The UK government is currently contesting a belief that both agencies should stay in Britain.
The EMA is a particularly thorny issue, as it has recently signed a long-term rental contract on offices in Canary Wharf, with no clause to allow an early break in the contract, meaning that when it leaves London, the full contract must be fulfilled. The EMA noted in its report that “the rental agreement was signed in 2011 when a potential exit of the UK from the Union was not foreseeable.”
Writing in a draft negotiating directive, the European Commission says: “The United Kingdom should fully cover the specific costs related to the withdrawal process, such as the relocation of the agencies or other Union bodies.”
Brussels wants Britain to foot the bill, which currently stands at close to €347.6 million but could reach as high as €400 million once business rates and service charges are taken into consideration.
If Britain were to pay the bill in this instance, it would be another cost in the already incredibly expensive divorce proceedings.
As it stands, Britain is expected to be hit with a bill of roughly £51 billion, which will effectively be a means of settling all its outstanding liabilities with the European Union.

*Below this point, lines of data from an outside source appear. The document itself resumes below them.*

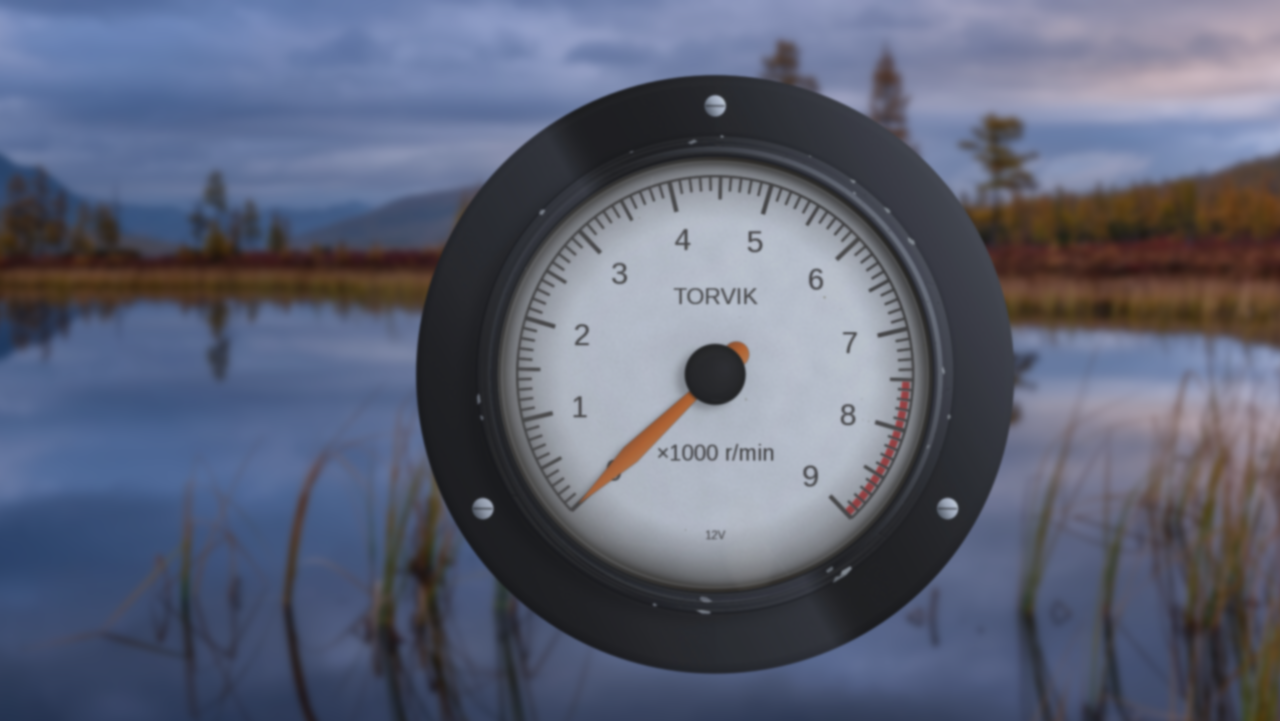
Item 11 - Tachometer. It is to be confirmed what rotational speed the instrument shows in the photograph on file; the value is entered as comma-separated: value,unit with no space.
0,rpm
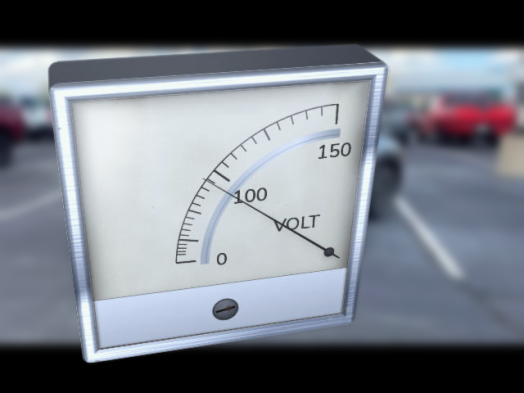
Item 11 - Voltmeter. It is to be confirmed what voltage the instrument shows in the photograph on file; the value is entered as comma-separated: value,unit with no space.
95,V
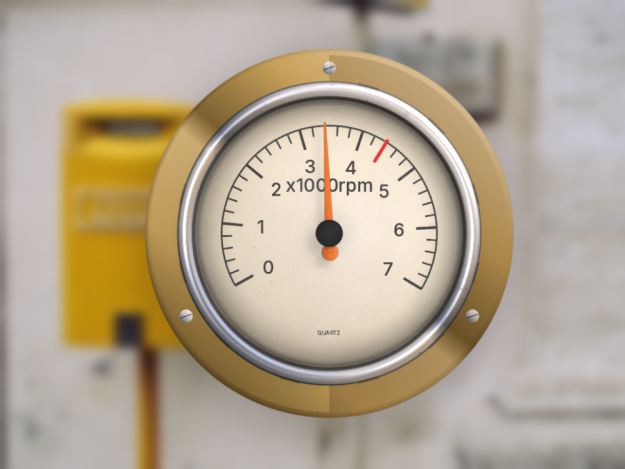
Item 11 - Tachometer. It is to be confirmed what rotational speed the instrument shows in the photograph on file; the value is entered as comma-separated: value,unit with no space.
3400,rpm
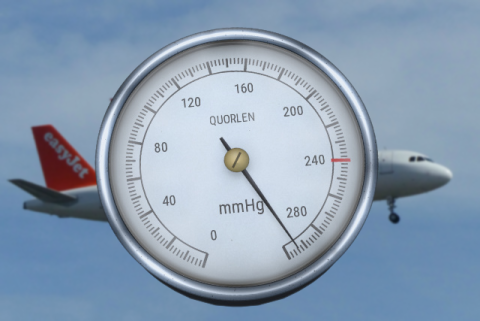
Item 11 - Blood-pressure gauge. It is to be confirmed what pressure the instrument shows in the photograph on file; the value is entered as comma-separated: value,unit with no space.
294,mmHg
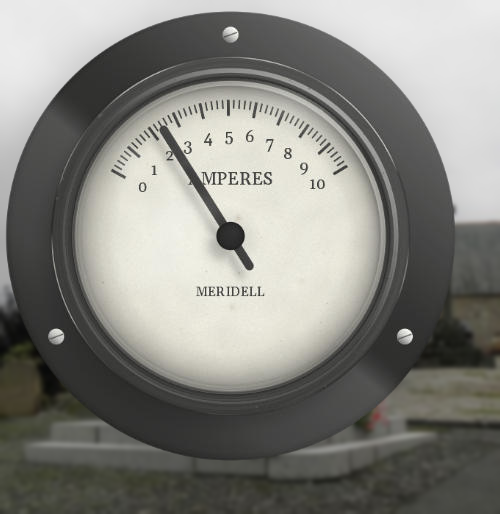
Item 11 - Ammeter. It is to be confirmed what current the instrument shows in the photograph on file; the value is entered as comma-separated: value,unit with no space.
2.4,A
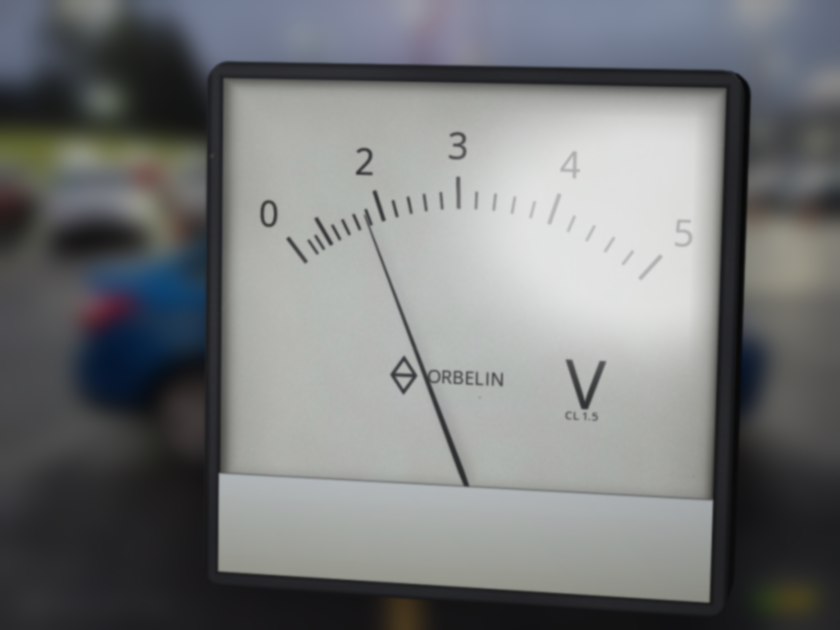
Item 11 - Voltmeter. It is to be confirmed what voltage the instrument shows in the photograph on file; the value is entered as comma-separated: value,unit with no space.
1.8,V
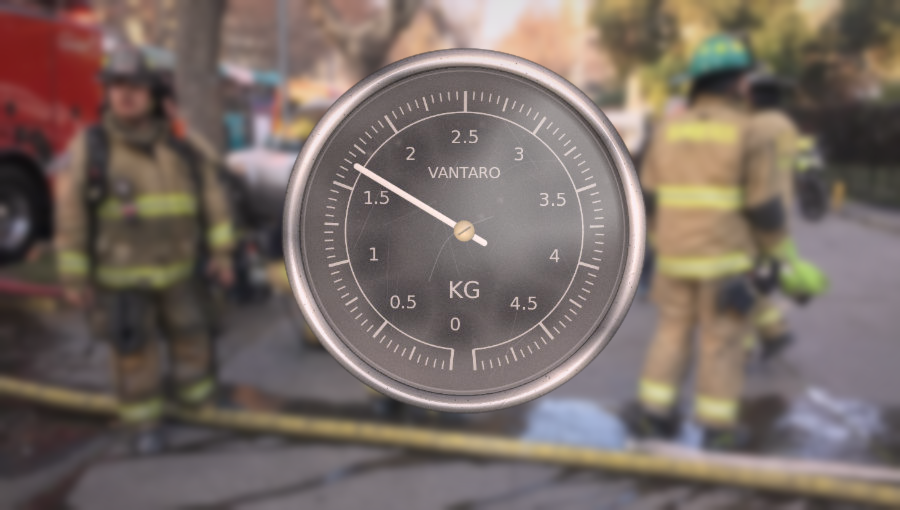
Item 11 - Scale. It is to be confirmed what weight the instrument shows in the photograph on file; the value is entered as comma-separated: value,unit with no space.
1.65,kg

The British government has said that it will pay a settlement to the 27-nation bloc, but believes the amount demanded by the EU is too high. In March, leaked documents obtained by Dutch magazine De Volkskrant suggested that the EU would consider taking the UK to court if the two sides don’t agree on the bill.
The EU’s chief Brexit negotiator Michel Barnier will tell British government to hand over the cash once talks formally begin, but is said to be expecting talks about the bill to take up as much as a quarter of the Article 50 period.
“He thinks we will be discussing money and acquired rights [of expatriate citizens] until December,” a “senior eurozone official” who is in contact with Barnier told the Financial Times in late February.
“No trade, nothing about the future, just the past.”